→ **Data supplied**
#####
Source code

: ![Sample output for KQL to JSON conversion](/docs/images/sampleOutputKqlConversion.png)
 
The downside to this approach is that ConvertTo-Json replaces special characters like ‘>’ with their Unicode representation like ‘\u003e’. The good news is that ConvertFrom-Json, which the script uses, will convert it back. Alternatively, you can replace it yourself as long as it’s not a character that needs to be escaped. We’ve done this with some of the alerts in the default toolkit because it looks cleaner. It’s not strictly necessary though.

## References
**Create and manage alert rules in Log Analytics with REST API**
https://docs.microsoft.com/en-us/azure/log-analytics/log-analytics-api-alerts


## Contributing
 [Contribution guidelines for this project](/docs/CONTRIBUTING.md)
#####
→ **Problem description**
Swap "special characters" for "reserved characters" in every row above and change nothing else.

→ **The completed task**
Source code

: ![Sample output for KQL to JSON conversion](/docs/images/sampleOutputKqlConversion.png)
 
The downside to this approach is that ConvertTo-Json replaces reserved characters like ‘>’ with their Unicode representation like ‘\u003e’. The good news is that ConvertFrom-Json, which the script uses, will convert it back. Alternatively, you can replace it yourself as long as it’s not a character that needs to be escaped. We’ve done this with some of the alerts in the default toolkit because it looks cleaner. It’s not strictly necessary though.

## References
**Create and manage alert rules in Log Analytics with REST API**
https://docs.microsoft.com/en-us/azure/log-analytics/log-analytics-api-alerts


## Contributing
 [Contribution guidelines for this project](/docs/CONTRIBUTING.md)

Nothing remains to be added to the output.